In its supplemental brief (download here), Hall Street Associates contended that the FAA is an issue in the case only as to whether it barred the kind of judicial review exercised by the judge. The issue, it said, is not whether the FAA authorized judges to enforce private agreements to expand judicial review of an award, but whether it prohibits them. Hall Street wants the Justices to remove that “roadblock” to such review. The Ninth Circuit’s interpretation of the FAA, the brief added, “is the only impediment” to enforcement of the parties’ agreement on the scope of court review. “Hall Street has consistently maintained that the district court had ample authority to vacate and modify the arbitration award under the agreement,” it said.

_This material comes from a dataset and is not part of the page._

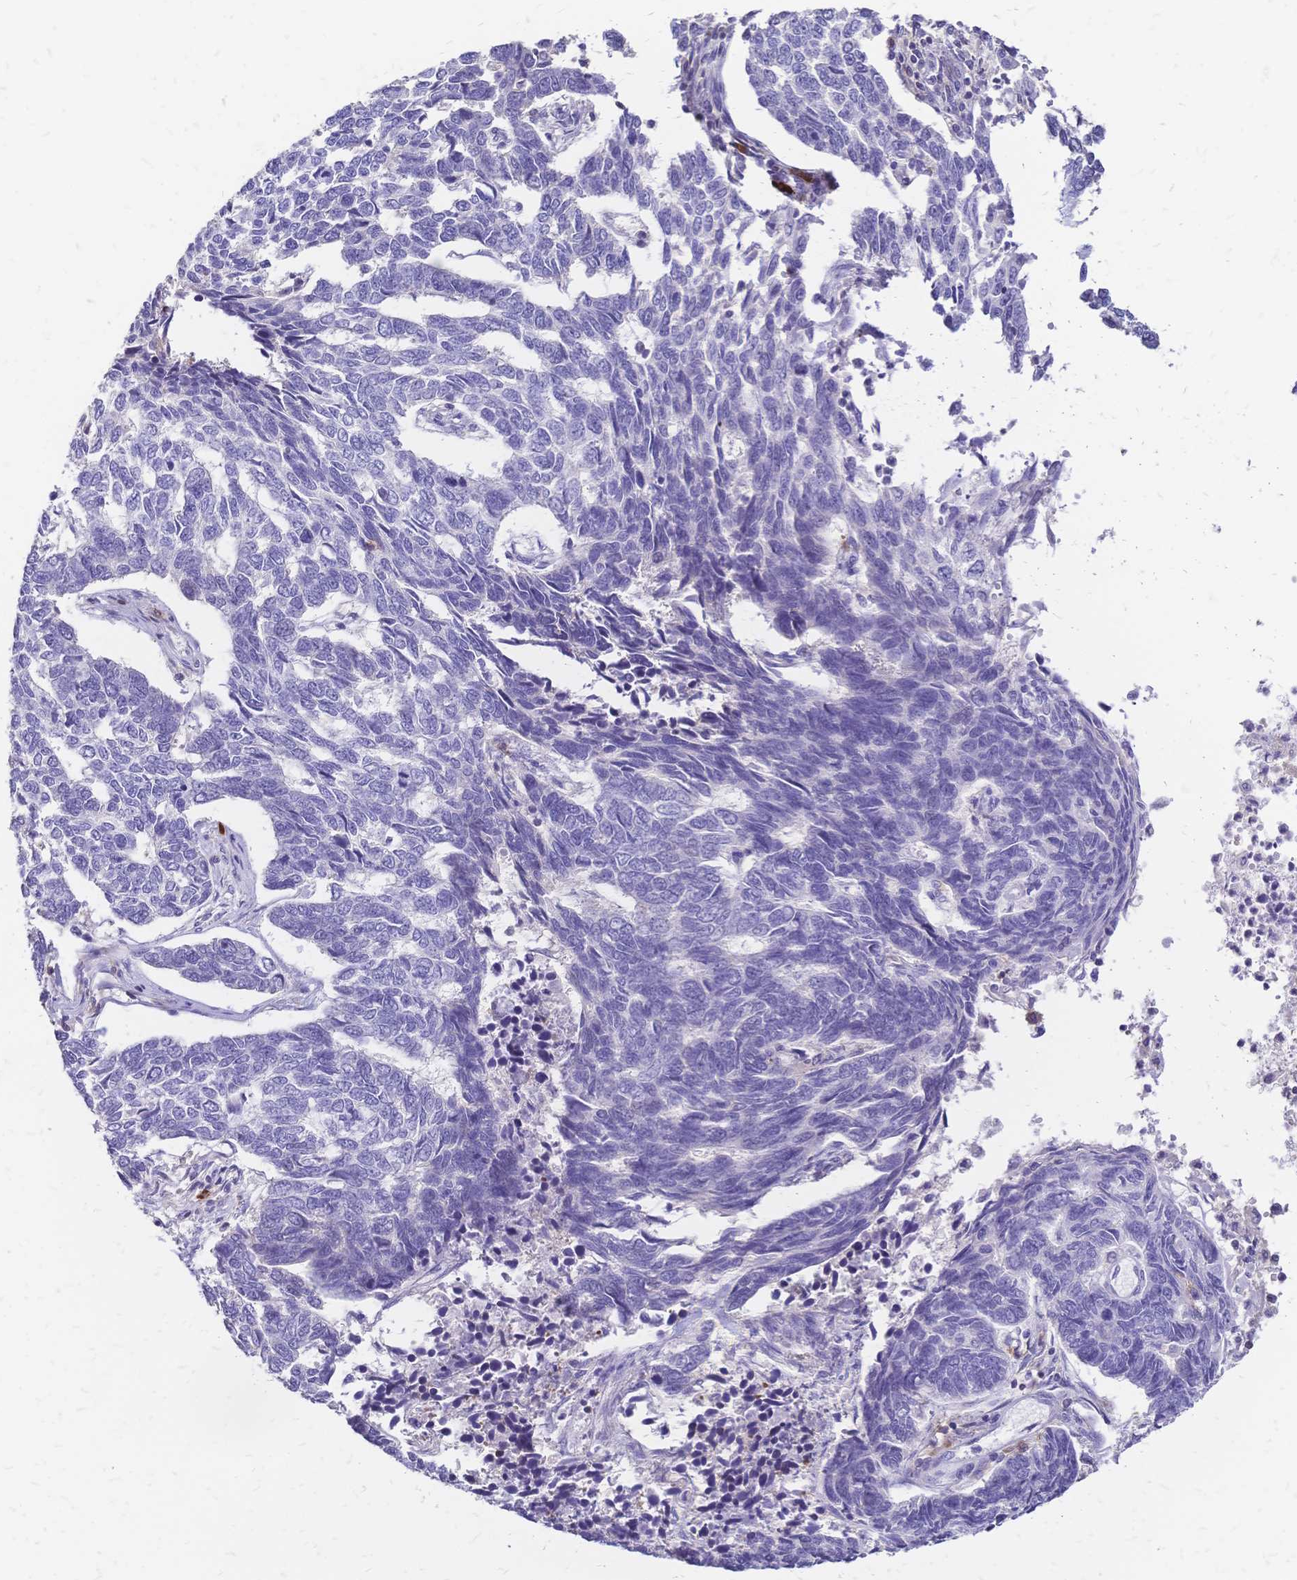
{"staining": {"intensity": "negative", "quantity": "none", "location": "none"}, "tissue": "skin cancer", "cell_type": "Tumor cells", "image_type": "cancer", "snomed": [{"axis": "morphology", "description": "Basal cell carcinoma"}, {"axis": "topography", "description": "Skin"}], "caption": "Tumor cells show no significant protein staining in skin cancer. The staining is performed using DAB brown chromogen with nuclei counter-stained in using hematoxylin.", "gene": "IL2RA", "patient": {"sex": "female", "age": 65}}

One source of authority outside FAA for court enforcement of a broader judicial review agreement, Hall Street asserted, is the court’s inherent authority to manage cases before it. Since the arbitration that occurred in this case was undertaken while the case was pending, as a form of alternative dispute resolution, the judge had authority to enforce the broader review agreement. As a second source of law, the brief went on, there are common law remedies. Under the common law, a party could sue to enforce or set aside an arbitration award, it noted. The agreement on a judicial review provision was a contractual commitment the two sides made to each other voluntarily, and it is enforceable at common law, the brief said. It insisted that the parties relied upon those other authorities, since they were asking the court to engage in contract arbitration, not statutory arbitration under FAA. And, it added, Hall Street never waived any alternative sources of law.

Mattel’s supplemental brief (download here) argued that the dispute throughout its course in federal courts has been only about the FAA. Both sides, it said, understood that Hall Street Associates’ challenge to the original award favoring Mattel was governed by the FAA, which they agreed allowed for expanded judicial review — an understanding that the Ninth Circuit later rejected. Only when the case went from District Court to the Ninth Circuit, Mattel contended, did Hall Street try to distinguish this case from one controlled by Ninth Circuit precedent on the scope of court power under FAA.

In taking the case to the Supreme Court, Hall Street, according to Mattel, “did not suggest that any law other than the FAA was implicated by this case.” In fact, thed appel relied upon an asserted conflict among Circuit Courts on the scope of FAA, it added. “It is far too late….to contend that there is some alternative authority that may give life to the judicial review provision after [Hall Street] has consistently argued that it is the FAA that does so.” If there are any other sources of law on the subject, Mattel concluded, Hall Street waived any reliance upon them by the positions it has taken throughout the litigation.

Each side gets a chance, by next Monday, to file a reply to the other side’s supplemental argument on the sources of law questions.